MAST (human-annotated multi-agent traces)

n=19 · shape: 2+ agents (current parser handles 2 of 19; mast_full's MetaGPT/ChatDev format needs Tier 3.3 parser)

Parser-limited. Of the 2 traces that parsed multi-agent, both labeled failure and both scored low. Mast_full (1,242 traces) unlocks the real comparison once Tier 3.3 ships.

Harbor baseline_52 (mixed corpus, post-Phase-1 reference)

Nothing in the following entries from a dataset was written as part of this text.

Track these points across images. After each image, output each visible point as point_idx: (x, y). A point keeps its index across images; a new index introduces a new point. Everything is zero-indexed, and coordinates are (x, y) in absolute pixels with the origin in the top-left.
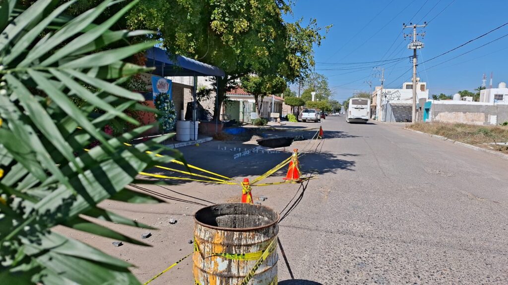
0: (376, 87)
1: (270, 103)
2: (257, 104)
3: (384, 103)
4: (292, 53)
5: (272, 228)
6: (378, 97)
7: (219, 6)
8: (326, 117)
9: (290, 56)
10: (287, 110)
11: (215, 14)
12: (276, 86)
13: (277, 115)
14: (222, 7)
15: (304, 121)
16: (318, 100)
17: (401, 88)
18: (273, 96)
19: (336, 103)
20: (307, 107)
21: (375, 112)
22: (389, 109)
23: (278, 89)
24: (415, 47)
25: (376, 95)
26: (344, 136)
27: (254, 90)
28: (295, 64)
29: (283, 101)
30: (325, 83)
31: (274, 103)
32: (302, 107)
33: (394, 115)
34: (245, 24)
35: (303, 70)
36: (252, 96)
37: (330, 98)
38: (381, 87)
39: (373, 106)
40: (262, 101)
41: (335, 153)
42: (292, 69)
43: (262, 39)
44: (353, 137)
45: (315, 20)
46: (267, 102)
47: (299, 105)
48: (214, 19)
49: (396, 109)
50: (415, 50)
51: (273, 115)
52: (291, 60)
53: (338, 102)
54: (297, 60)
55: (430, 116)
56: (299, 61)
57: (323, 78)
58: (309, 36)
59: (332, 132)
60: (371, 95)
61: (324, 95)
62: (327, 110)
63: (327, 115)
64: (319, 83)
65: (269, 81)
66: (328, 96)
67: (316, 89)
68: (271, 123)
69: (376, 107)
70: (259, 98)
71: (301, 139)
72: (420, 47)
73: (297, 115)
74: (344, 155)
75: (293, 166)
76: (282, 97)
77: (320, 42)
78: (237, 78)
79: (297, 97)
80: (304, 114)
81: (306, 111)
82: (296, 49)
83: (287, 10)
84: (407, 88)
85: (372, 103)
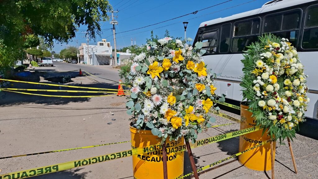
0: (82, 44)
3: (91, 54)
6: (85, 50)
13: (28, 62)
17: (96, 45)
21: (83, 59)
24: (114, 24)
25: (83, 48)
33: (98, 61)
38: (85, 44)
39: (81, 56)
49: (99, 58)
50: (113, 25)
55: (119, 62)
60: (78, 48)
69: (83, 56)
72: (116, 24)
84: (100, 45)
85: (79, 54)
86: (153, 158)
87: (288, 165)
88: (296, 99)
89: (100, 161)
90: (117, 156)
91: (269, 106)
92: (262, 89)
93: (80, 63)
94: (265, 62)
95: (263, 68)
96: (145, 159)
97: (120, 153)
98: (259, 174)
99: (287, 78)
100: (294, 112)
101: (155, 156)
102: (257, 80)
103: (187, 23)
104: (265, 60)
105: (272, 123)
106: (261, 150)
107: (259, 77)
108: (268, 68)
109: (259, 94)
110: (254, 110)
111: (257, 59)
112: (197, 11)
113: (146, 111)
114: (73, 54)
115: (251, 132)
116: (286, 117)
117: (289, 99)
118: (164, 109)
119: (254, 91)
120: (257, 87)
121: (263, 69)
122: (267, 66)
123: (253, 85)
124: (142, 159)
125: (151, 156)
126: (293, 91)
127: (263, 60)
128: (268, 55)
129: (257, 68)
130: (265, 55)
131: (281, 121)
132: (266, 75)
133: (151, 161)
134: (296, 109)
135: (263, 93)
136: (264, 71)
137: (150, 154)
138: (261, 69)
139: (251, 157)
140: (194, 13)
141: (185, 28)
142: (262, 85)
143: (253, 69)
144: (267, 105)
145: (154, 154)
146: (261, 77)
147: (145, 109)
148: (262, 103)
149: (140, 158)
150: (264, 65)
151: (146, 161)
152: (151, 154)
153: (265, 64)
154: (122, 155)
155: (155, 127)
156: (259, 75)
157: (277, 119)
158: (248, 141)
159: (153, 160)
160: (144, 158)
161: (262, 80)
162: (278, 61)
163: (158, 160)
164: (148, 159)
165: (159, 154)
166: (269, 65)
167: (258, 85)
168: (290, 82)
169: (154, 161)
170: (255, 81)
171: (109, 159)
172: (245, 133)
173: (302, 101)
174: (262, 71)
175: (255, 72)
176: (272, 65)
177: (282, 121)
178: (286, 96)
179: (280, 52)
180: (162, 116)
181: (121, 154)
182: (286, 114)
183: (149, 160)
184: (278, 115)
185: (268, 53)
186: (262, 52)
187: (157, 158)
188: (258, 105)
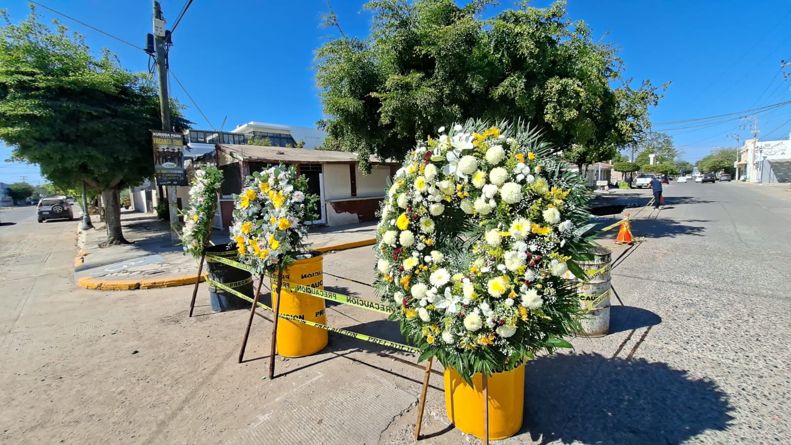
0: (746, 141)
1: (595, 171)
2: (581, 174)
3: (758, 160)
4: (622, 119)
5: (607, 257)
6: (750, 153)
7: (551, 102)
8: (670, 182)
9: (621, 122)
10: (616, 177)
11: (547, 109)
12: (603, 153)
13: (605, 183)
14: (554, 102)
15: (640, 187)
16: (658, 162)
18: (600, 163)
19: (685, 164)
20: (642, 171)
21: (745, 171)
22: (767, 166)
23: (606, 156)
25: (747, 150)
26: (693, 202)
27: (578, 159)
28: (627, 130)
29: (612, 168)
30: (668, 142)
31: (601, 171)
32: (636, 172)
33: (775, 173)
34: (574, 113)
35: (637, 134)
36: (575, 165)
37: (675, 159)
38: (753, 140)
39: (742, 164)
40: (587, 170)
41: (676, 220)
42: (621, 135)
43: (586, 111)
44: (705, 202)
45: (648, 81)
46: (592, 170)
47: (631, 171)
48: (547, 113)
49: (777, 166)
51: (599, 183)
52: (622, 127)
53: (688, 163)
54: (629, 125)
56: (631, 126)
57: (666, 137)
58: (643, 98)
59: (677, 198)
60: (739, 151)
61: (667, 157)
62: (672, 174)
63: (671, 180)
64: (660, 143)
65: (595, 150)
66: (673, 157)
67: (656, 150)
68: (598, 192)
69: (746, 165)
70: (584, 167)
71: (635, 206)
73: (630, 181)
74: (690, 221)
75: (625, 229)
76: (610, 163)
77: (657, 102)
78: (559, 150)
79: (630, 161)
80: (638, 179)
81: (642, 176)
82: (627, 114)
83: (615, 75)
85: (740, 160)
93: (739, 178)
114: (726, 164)
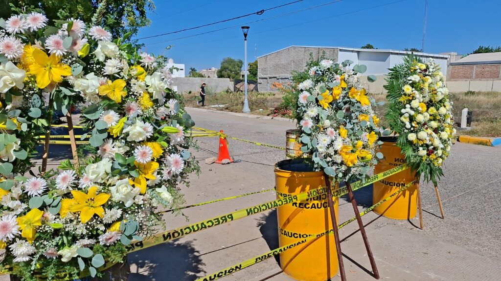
86: (314, 204)
87: (431, 211)
88: (443, 131)
89: (194, 231)
90: (216, 222)
91: (420, 140)
92: (412, 119)
94: (413, 87)
95: (411, 94)
96: (304, 206)
97: (218, 219)
98: (403, 224)
99: (432, 106)
100: (442, 146)
101: (316, 202)
102: (406, 109)
103: (248, 28)
104: (413, 85)
105: (421, 160)
106: (404, 195)
107: (408, 106)
108: (417, 94)
109: (408, 126)
110: (403, 145)
111: (405, 83)
112: (264, 11)
113: (321, 148)
115: (398, 172)
116: (436, 152)
117: (436, 131)
118: (338, 145)
119: (403, 122)
120: (405, 118)
121: (411, 96)
122: (416, 92)
123: (402, 115)
124: (299, 207)
125: (311, 202)
126: (439, 121)
127: (410, 84)
128: (416, 78)
129: (405, 95)
130: (413, 79)
131: (431, 156)
132: (416, 102)
133: (311, 208)
134: (444, 142)
135: (413, 125)
136: (414, 98)
137: (309, 200)
138: (409, 95)
139: (392, 204)
140: (258, 12)
141: (245, 35)
142: (412, 115)
143: (400, 95)
144: (418, 139)
145: (314, 200)
146: (410, 105)
147: (320, 145)
148: (412, 137)
149: (296, 206)
150: (412, 91)
151: (305, 209)
152: (311, 200)
153: (414, 89)
154: (221, 221)
155: (329, 166)
156: (407, 104)
157: (427, 154)
158: (388, 184)
159: (313, 206)
160: (301, 206)
161: (411, 108)
162: (426, 85)
163: (319, 206)
164: (307, 207)
165: (320, 199)
166: (418, 91)
167: (407, 115)
168: (435, 111)
169: (315, 207)
170: (403, 111)
171: (205, 227)
172: (394, 173)
173: (449, 133)
174: (411, 98)
175: (403, 99)
176: (421, 90)
177: (433, 157)
178: (432, 128)
179: (429, 75)
180: (336, 152)
181: (220, 219)
182: (435, 149)
183: (309, 207)
184: (428, 150)
185: (415, 76)
186: (409, 75)
187: (318, 204)
188: (407, 139)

n=51 · shape: chat single-agent (obaydata) + 2-agent harbor-golden + 1 synthetic

Score separates success from failure on this mixed corpus (+0.255 mean separation). Phase 1's chat-trace gate fixes are evident here — pre-Phase-1 baseline had every trace firing ≥1 detector.

What's next

Tier 1
Ship this note + the public page; fix marketing copy across SDK and frontend to qualify trajectory_score as process quality.
3-5 days
Tier 2
Build outcome-oriented detectors (task_failure, silent_failure, objective_unmet) populating a separate task_completion_score scalar. Early validation shows a text-only outcome score does not by itself close the AgentRewardBench gap; tool-state-aware detection is the open next step.
2-3 weeks
Tier 3
Sharpen the existing signal: per-source_format severity_weight_profiles, detector-floor baseline adjustment, MetaGPT/ChatDev parser for MAST.
5-7 days
Tier 4
Validate at scale on mpbench (175 labeled multi-agent math) + whowhen (507 multi-agent with failure tags). Refresh this note with 6-corpus table.
1-2 weeks

Reproducibility

Orchestrator commit 26960437. Full per-trace data committed under backend/data/*_production_scoring.json. Internal source-of-truth note at docs/research/bench-v1-multi-corpus-production-scoring-2026-05.md. Per-corpus scoring scripts: backend/scripts/score_sotopia_production.py and backend/scripts/score_multi_agent_production.py.

Bench v1 will be refreshed after Tier 4 lands (mpbench + whowhen sweeps). If the multi-corpus positive-correlation story strengthens, this note becomes the canonical Pisama Bench v1 entry.